Short-Haired Domestic don’t make things easy on themselves. With wonderfully self-explanatory titles which range from A Song In Latin About The Importance Of Comfortable Shoes to A Song In Yoruba About Leaves, Memory And Time, they not only cover a great range of subjects with their lyrics, they deliver those lyrics in many different languages. Nine to be exact, one for each track found on this album. It might not make for an easy life but it makes for a wonderfully productive one and these songs are like little you will have heard before.

And it isn’t just the lyrics with which Tim and Lee Friese-Greene challenge themselves, musically too there are some wonderful, odd…and wonderfully odd, fusions taking place. Always groove-heavy, their songs seem to act as a pop maelstrom, a force of sonic nature which sucks in everything from funk bass lines to electronic dance moves, acoustic guitars to latin rhythms, samples and scratching and everything else you can think of. And plenty of things that you can’t.

The music seems to be inspired by the sound of the vocals and the particular tones and tastes that each language inspires. A Song in Japanese About Trying Things Out Before Committing (what a title) is wonderful blend of east meets west, echoes of the traditional sound of the orient colliding head on with the modern occident to great effect and heavily reminiscent of the sort of crazy gene-splicing that people like Wasuremono get up to.
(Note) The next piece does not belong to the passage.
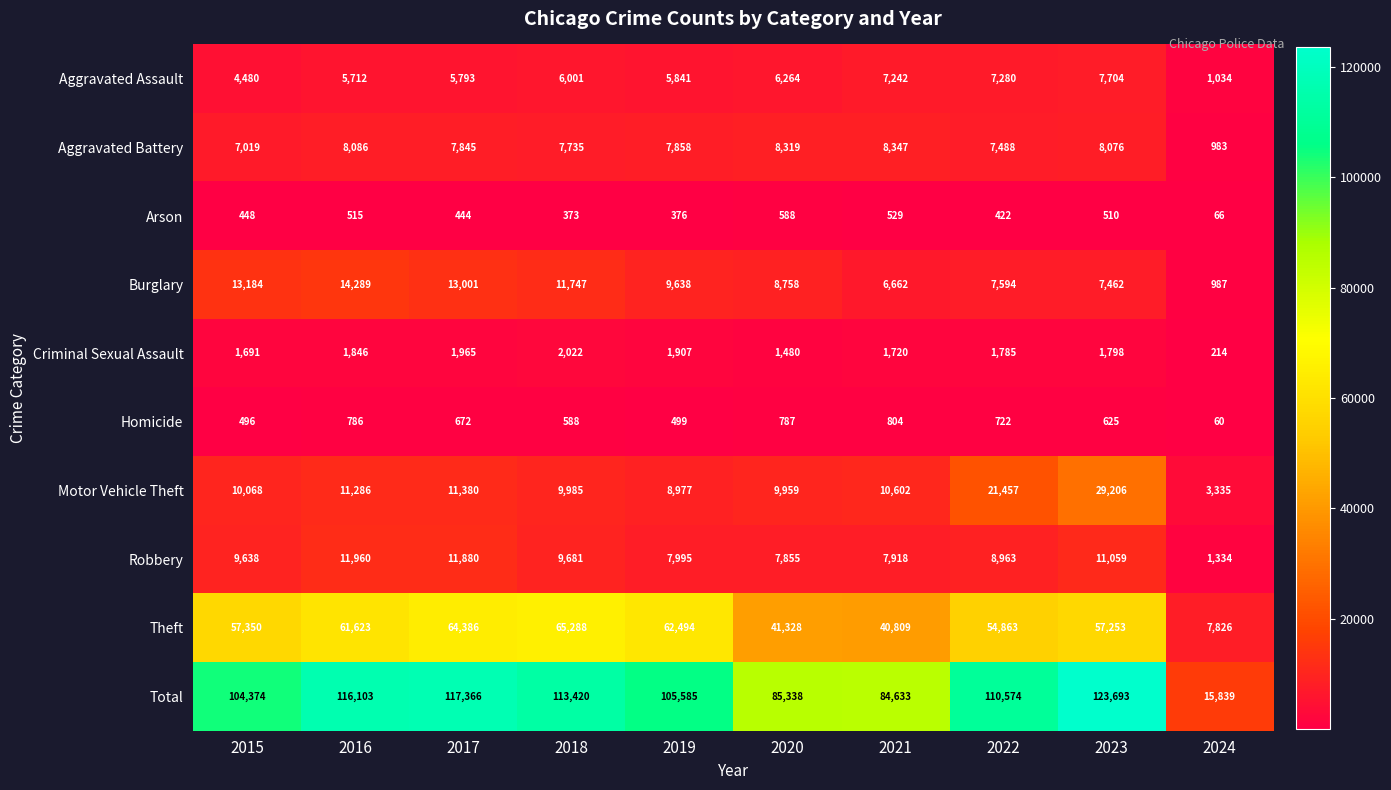

Is it true that Arson equals 121 at 2020?

False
A Song In Italian Saluting His Mother is a funky drive through downtown Naples by way of Detroit’s backroads and A Song In Bulgarian For Gin Lovers seems to blend…do you know what, I’ve run out of ways of describing the music. That’s how wonderfully unique this collection truely is. No, really, in fact unique seems like such an overused work these days that it probably doesn’t even really do things justice. But it will have to do for now until something more suitable comes along.
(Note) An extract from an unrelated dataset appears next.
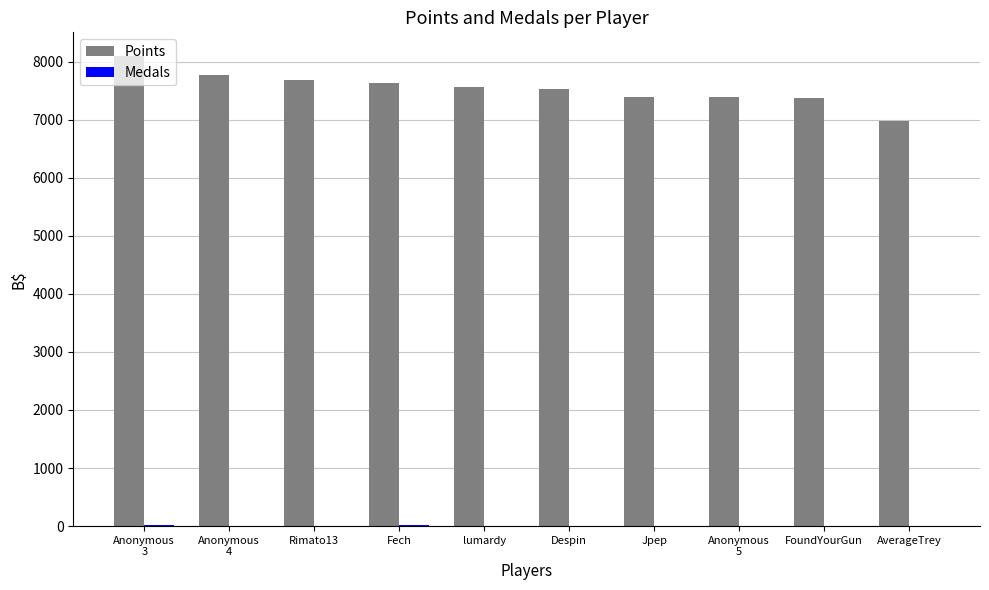

Is it true that Points equals 12560 at Despin?

False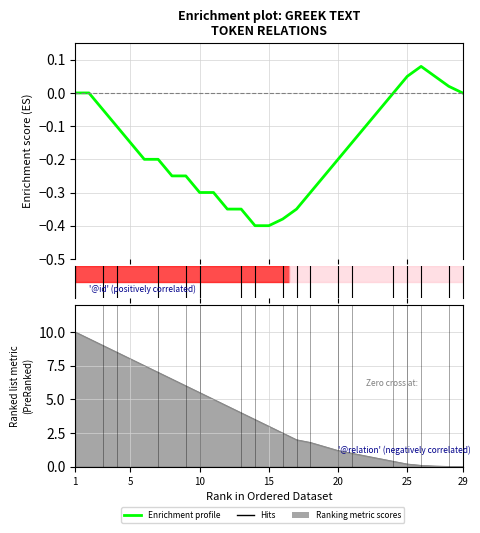

Where is the data nearest to the value 0?

1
You will have never heard much like this before so do yourself a favour and buy this immediately, listen to it, absorb it, explore it, fall in love with it. Then you try writing a review of it, something which gets to the heart of what’s going on here. I bet you can’t. See, this journo malarky isn’t as easy as it looks, especially when bands like Short-Haired Domestic land on your desk. Damn their cotton socks.